[Veri listesi]

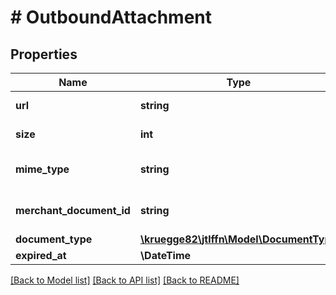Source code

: # # OutboundAttachment

## Properties

Name | Type | Description | Notes
------------ | ------------- | ------------- | -------------
**url** | **string** | URL of that attachment |
**size** | **int** | Size of the attachment |
**mime_type** | **string** | Mime Type of that attachment |
**merchant_document_id** | **string** | Merchant document identifier |
**document_type** | [**\kruegge82\jtlffn\Model\DocumentType**](DocumentType.md) |  |
**expired_at** | **\DateTime** |  | [optional]

[[Back to Model list]](../../README.md#models) [[Back to API list]](../../README.md#endpoints) [[Back to README]](../../README.md)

[/Veri listesi]

"# # OutboundAttachment" ifadesini içeren satırdan başlayıp öğelerin sonuna kadar uzanan satırları, iki uç da dahil olmak üzere, hiç değiştirmeden yazdırın.

Alıştırma sonucu –
: # # OutboundAttachment

## Properties

Name | Type | Description | Notes
------------ | ------------- | ------------- | -------------
**url** | **string** | URL of that attachment |
**size** | **int** | Size of the attachment |
**mime_type** | **string** | Mime Type of that attachment |
**merchant_document_id** | **string** | Merchant document identifier |
**document_type** | [**\kruegge82\jtlffn\Model\DocumentType**](DocumentType.md) |  |
**expired_at** | **\DateTime** |  | [optional]

[[Back to Model list]](../../README.md#models) [[Back to API list]](../../README.md#endpoints) [[Back to README]](../../README.md)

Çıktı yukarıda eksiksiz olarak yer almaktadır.